*Source text*.

KVM: SVM: fixes for SEV

[PATCH 2/2] KVM: SVM: drop useless cpumask_test_cpu() in pre_sev_run()

Posted by Yury Norov 1 month, 3 weeks ago

Testing cpumask for a CPU to be cleared just before setting the exact
same CPU is useless because the end result is always the same: CPU is
set.

While there, switch CPU setter to a non-atomic version. Atomicity is
useless here because sev_writeback_caches() ends up with a plain
for_each_cpu() loop in smp_call_function_many_cond(), which is not
atomic by nature.

Fixes: 6f38f8c57464 ("KVM: SVM: Flush cache only on CPUs running SEV guest")
Signed-off-by: Yury Norov <yury.norov@gmail.com>
---
 arch/x86/kvm/svm/sev.c | 3 +--
 1 file changed, 1 insertion(+), 2 deletions(-)

diff --git a/arch/x86/kvm/svm/sev.c b/arch/x86/kvm/svm/sev.c
index 49d7557de8bc..8170674d39c1 100644
--- a/arch/x86/kvm/svm/sev.c
+++ b/arch/x86/kvm/svm/sev.c
@@ -3498,8 +3498,7 @@ int pre_sev_run(struct vcpu_svm *svm, int cpu)
 	 * have encrypted, dirty data in the cache, and flush caches only for
 	 * CPUs that have entered the guest.
 	 */
-	if (!cpumask_test_cpu(cpu, to_kvm_sev_info(kvm)->have_run_cpus))
-		cpumask_set_cpu(cpu, to_kvm_sev_info(kvm)->have_run_cpus);
+	__cpumask_set_cpu(cpu, to_kvm_sev_info(kvm)->have_run_cpus);
 
 	/* Assign the asid allocated with this SEV guest */
 	svm->asid = asid;
-- 
2.43.0

Re: [PATCH 2/2] KVM: SVM: drop useless cpumask_test_cpu() in pre_sev_run()

Posted by Sean Christopherson 1 month, 3 weeks ago

On Mon, Aug 11, 2025, Yury Norov wrote:
> Testing cpumask for a CPU to be cleared just before setting the exact
> same CPU is useless because the end result is always the same: CPU is
> set.

No, it is not useless.  Blindly writing to the variable will unnecessarily bounce
the cacheline, and this is a hot path.

> While there, switch CPU setter to a non-atomic version. Atomicity is
> useless here 

No, atomicity isn't useless here either.  Dropping atomicity could result in
CPU's bit being lost.  I.e. the atomic accesses aren't for the benefit of
smp_call_function_many_cond(), the writes are atomic so that multiple vCPUs can
concurrently update the mask without needing additional protection.

> because sev_writeback_caches() ends up with a plain
> for_each_cpu() loop in smp_call_function_many_cond(), which is not
> atomic by nature.

That's fine.  As noted in sev_writeback_caches(), if vCPU could be running, then
the caller is responsible for ensuring that all vCPUs flush caches before the
memory being reclaimed is fully freed.  Those guarantees are provided by KVM's
MMU.

sev_writeback_caches() => smp_call_function_many_cond() could hit false positives,
i.e. trigger WBINVD on CPUs that couldn't possibly have accessed the memory being
reclaimed, but such false positives are functionally benign, and are "intended"

*Problems to work on*.
A - Reproduce the SEV patch thread from "On Mon, Aug" up to and including "a hot path.", substituting "cache line" for "cacheline".
B - Render the records, from their first line up to and including the line with "collector number: 11249", as a Markdown table with the columns No. and Line. Number each row and leave out blank lines.

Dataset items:
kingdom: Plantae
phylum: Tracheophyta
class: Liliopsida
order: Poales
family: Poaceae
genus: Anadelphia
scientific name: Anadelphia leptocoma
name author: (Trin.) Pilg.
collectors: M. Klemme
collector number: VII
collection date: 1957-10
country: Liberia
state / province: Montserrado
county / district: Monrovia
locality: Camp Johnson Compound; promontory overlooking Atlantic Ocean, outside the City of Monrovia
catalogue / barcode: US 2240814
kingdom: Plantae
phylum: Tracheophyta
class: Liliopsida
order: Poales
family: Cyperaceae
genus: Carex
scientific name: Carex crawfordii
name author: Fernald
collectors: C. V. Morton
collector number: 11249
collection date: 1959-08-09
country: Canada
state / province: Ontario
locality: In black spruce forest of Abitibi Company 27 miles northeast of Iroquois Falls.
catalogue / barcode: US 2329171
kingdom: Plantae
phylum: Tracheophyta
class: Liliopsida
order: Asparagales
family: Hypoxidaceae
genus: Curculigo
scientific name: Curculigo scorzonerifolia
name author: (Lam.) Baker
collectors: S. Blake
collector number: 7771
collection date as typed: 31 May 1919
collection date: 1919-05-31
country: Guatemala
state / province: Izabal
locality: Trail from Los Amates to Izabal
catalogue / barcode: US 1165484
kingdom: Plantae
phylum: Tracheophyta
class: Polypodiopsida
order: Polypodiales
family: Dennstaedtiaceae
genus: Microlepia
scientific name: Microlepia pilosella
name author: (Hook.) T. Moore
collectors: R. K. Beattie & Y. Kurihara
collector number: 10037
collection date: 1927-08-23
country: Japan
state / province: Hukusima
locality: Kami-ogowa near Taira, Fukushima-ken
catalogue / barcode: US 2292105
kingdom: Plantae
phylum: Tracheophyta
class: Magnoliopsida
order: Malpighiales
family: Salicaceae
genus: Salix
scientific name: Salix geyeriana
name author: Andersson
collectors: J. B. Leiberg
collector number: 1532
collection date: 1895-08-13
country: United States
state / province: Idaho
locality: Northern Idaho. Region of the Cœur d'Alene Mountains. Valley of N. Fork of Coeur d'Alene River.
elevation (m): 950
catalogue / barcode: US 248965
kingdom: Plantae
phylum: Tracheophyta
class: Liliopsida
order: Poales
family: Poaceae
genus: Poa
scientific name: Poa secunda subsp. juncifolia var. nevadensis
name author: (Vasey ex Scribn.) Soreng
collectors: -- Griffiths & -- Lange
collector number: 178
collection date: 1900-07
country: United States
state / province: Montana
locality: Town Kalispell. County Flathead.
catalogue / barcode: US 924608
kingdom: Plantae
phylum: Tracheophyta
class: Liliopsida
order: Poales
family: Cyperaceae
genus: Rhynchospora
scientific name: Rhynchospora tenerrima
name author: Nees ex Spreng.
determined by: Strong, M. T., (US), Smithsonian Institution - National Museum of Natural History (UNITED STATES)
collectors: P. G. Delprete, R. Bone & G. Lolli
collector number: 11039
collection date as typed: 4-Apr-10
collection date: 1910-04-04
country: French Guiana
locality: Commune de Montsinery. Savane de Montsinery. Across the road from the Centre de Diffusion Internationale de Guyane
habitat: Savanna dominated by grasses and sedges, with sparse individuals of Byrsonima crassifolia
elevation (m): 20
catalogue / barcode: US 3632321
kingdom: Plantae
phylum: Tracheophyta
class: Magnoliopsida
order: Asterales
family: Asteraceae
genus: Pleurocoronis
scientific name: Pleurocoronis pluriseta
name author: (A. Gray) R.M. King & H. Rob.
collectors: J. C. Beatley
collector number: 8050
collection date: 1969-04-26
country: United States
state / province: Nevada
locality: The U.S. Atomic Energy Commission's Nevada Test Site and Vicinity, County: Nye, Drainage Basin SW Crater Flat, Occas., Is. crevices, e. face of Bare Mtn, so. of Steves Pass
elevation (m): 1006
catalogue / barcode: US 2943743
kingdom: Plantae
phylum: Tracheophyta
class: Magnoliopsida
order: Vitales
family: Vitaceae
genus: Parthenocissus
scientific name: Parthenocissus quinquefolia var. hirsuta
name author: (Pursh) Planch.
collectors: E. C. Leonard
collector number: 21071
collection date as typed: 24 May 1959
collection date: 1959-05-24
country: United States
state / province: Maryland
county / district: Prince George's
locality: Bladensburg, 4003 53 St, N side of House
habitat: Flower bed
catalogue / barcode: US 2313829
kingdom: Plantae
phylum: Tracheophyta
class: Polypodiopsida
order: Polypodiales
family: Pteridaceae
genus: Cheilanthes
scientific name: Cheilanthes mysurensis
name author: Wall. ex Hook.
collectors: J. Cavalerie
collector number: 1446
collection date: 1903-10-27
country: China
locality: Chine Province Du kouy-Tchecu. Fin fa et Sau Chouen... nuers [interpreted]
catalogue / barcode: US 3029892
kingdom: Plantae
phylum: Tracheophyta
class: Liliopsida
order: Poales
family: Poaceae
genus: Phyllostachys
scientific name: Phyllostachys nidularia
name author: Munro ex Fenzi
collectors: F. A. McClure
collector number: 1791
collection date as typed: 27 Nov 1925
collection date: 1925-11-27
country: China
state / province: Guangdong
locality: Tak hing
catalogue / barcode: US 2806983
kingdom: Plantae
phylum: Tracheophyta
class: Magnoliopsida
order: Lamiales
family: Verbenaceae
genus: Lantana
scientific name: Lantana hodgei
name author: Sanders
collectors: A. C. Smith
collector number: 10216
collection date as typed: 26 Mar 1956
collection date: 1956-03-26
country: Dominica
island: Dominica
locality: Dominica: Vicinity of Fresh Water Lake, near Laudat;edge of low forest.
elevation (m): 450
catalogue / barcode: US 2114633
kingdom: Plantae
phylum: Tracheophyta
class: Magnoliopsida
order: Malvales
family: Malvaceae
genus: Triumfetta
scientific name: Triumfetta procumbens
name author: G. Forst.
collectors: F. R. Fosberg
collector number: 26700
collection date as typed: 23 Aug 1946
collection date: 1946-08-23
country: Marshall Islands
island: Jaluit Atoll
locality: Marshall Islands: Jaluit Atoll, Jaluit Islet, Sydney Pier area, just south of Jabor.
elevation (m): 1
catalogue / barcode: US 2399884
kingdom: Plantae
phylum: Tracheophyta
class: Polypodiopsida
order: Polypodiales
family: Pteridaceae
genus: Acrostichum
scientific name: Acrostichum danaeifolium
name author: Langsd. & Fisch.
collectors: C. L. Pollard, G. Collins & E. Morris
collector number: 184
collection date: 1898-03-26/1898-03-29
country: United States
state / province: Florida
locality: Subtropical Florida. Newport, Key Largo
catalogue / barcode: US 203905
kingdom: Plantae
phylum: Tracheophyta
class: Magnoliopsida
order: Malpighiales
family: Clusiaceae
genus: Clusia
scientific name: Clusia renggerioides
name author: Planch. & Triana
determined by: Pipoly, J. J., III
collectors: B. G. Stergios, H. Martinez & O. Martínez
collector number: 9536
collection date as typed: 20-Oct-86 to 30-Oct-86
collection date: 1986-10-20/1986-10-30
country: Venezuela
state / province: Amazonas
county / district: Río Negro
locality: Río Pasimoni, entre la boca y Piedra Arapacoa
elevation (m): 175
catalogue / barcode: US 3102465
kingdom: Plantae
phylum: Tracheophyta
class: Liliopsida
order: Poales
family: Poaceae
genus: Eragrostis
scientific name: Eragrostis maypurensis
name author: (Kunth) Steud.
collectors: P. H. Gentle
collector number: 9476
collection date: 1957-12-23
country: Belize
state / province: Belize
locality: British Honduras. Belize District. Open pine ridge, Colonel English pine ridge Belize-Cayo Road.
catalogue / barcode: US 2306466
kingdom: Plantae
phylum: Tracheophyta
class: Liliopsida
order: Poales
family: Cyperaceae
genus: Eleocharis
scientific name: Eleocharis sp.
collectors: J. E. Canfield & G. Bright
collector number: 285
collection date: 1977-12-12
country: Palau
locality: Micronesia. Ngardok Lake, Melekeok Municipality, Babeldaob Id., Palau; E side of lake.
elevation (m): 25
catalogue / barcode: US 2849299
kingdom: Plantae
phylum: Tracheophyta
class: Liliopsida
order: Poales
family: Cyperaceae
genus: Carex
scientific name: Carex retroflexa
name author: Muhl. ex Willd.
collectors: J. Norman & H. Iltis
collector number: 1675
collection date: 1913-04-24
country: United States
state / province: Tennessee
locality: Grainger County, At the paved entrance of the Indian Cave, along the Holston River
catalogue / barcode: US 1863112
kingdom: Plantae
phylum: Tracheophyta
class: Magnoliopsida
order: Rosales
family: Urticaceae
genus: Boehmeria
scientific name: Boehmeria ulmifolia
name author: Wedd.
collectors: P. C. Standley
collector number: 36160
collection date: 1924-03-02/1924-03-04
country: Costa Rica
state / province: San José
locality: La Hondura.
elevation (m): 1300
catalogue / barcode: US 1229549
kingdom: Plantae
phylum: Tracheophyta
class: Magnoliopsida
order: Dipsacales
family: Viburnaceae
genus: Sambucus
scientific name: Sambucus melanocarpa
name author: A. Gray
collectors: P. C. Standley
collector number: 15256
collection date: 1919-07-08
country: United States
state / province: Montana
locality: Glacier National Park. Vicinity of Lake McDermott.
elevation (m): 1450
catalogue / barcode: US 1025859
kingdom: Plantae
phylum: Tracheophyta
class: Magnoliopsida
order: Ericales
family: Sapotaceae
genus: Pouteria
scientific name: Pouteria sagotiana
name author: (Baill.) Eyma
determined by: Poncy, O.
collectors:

*Solved problems*.
A -
On Mon, Aug 11, 2025, Yury Norov wrote:
> Testing cpumask for a CPU to be cleared just before setting the exact
> same CPU is useless because the end result is always the same: CPU is
> set.

No, it is not useless.  Blindly writing to the variable will unnecessarily bounce
the cache line, and this is a hot path.

B -
| No. | Line |
|---|---|
| 1 | kingdom: Plantae |
| 2 | phylum: Tracheophyta |
| 3 | class: Liliopsida |
| 4 | order: Poales |
| 5 | family: Poaceae |
| 6 | genus: Anadelphia |
| 7 | scientific name: Anadelphia leptocoma |
| 8 | name author: (Trin.) Pilg. |
| 9 | collectors: M. Klemme |
| 10 | collector number: VII |
| 11 | collection date: 1957-10 |
| 12 | country: Liberia |
| 13 | state / province: Montserrado |
| 14 | county / district: Monrovia |
| 15 | locality: Camp Johnson Compound; promontory overlooking Atlantic Ocean, outside the City of Monrovia |
| 16 | catalogue / barcode: US 2240814 |
| 17 | kingdom: Plantae |
| 18 | phylum: Tracheophyta |
| 19 | class: Liliopsida |
| 20 | order: Poales |
| 21 | family: Cyperaceae |
| 22 | genus: Carex |
| 23 | scientific name: Carex crawfordii |
| 24 | name author: Fernald |
| 25 | collectors: C. V. Morton |
| 26 | collector number: 11249 |